Task to carry out: Scan the listing and copy each line where the word "chuyển" is present.

:: Data listing ::

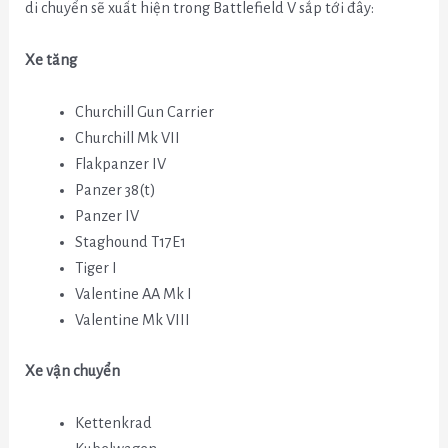
di chuyển sẽ xuất hiện trong Battlefield V sắp tới đây:
Xe tăng
Churchill Gun Carrier
Churchill Mk VII
Flakpanzer IV
Panzer 38(t)
Panzer IV
Staghound T17E1
Tiger I
Valentine AA Mk I
Valentine Mk VIII
Xe vận chuyển
Kettenkrad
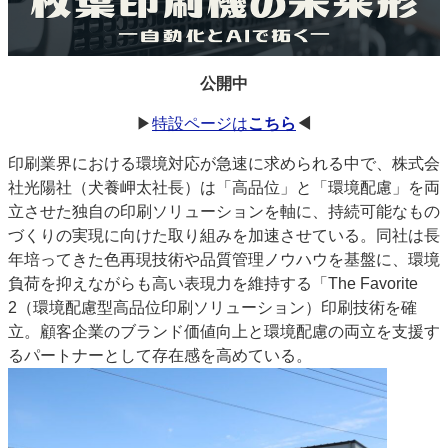
特集・デジタル印刷 アイデアで勝負！ ～多様なビジネス・多彩な商材～
JAPAN PACK 2023 特集
中古印刷機・製本機特集
2022 検査・校正特集
特集・デジタル印刷 ～ 新成長軌道を描く
公開中
案内
▶
特設ページは
こちら
◀
発刊案内
JFPI印刷用語集
印刷機材年鑑
印刷業界における環境対応が急速に求められる中で、株式会
社光陽社（犬養岬太社長）は「高品位」と「環境配慮」を両
運営
立させた独自の印刷ソリューションを軸に、持続可能なもの
会社案内
購読・購入申し込み
サイトポリシー
づくりの実現に向けた取り組みを加速させている。同社は長
お問い合わせ
年培ってきた色再現技術や品質管理ノウハウを基盤に、環境
負荷を抑えながらも高い表現力を維持する「The Favorite
2（環境配慮型高品位印刷ソリューション）印刷技術を確
立。顧客企業のブランド価値向上と環境配慮の両立を支援す
るパートナーとして存在感を高めている。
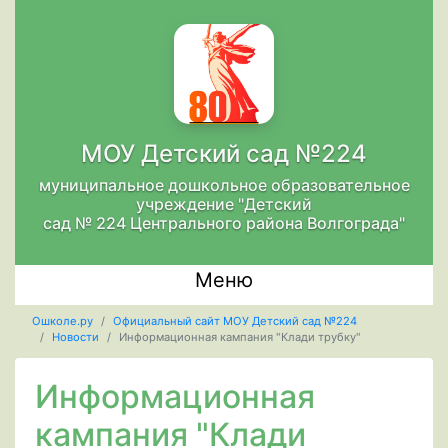
МОУ Детский сад №224
муниципальное дошкольное образовательное
учреждение "Детский
сад № 224 Центрального района Волгограда"
Меню
Ошколе.ру
Официальный сайт МОУ Детский сад №224
Новости
Информационная кампания "Клади трубку"
Информационная
кампания "Клади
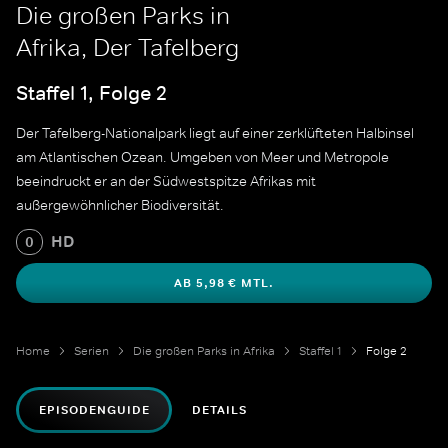
Die großen Parks in
Afrika, Der Tafelberg
Staffel 1, Folge 2
Der Tafelberg-Nationalpark liegt auf einer zerklüfteten Halbinsel
am Atlantischen Ozean. Umgeben von Meer und Metropole
beeindruckt er an der Südwestspitze Afrikas mit
außergewöhnlicher Biodiversität.
HD
0
AB 5,98 € MTL.
Home
Serien
Die großen Parks in Afrika
Staffel 1
Folge 2
EPISODENGUIDE
DETAILS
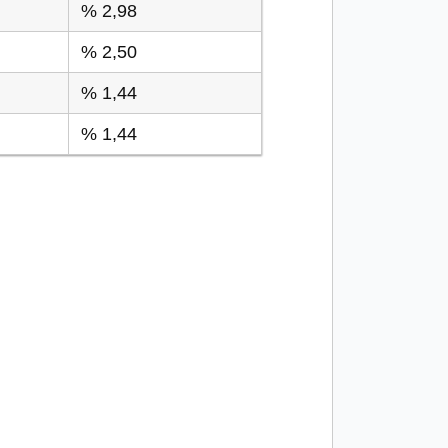
% 2,98
% 2,50
% 1,44
% 1,44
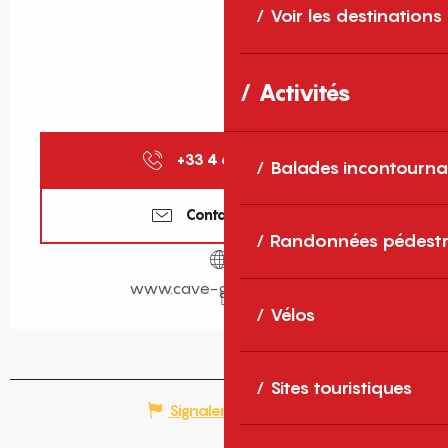
Voir les destinations
Activités
+33 4 68 80 79
▒▒
Balades incontourna
Contactez-nous
Randonnées pédestr
www.cave-gustumo.com
Vélos
Sites touristiques
Signaler une erreur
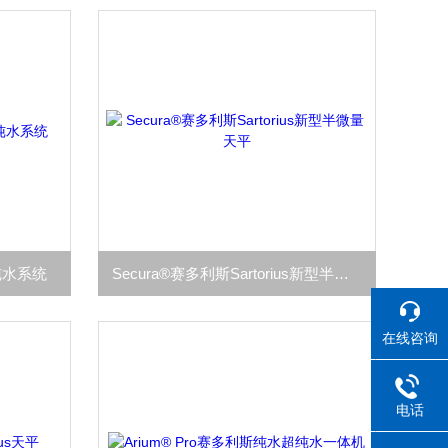
型纯水系统
Secura®赛多利斯Sartorius新型半微量天平
在线咨询
电话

:::

Result of this task:
di chuyển sẽ xuất hiện trong Battlefield V sắp tới đây:
Xe vận chuyển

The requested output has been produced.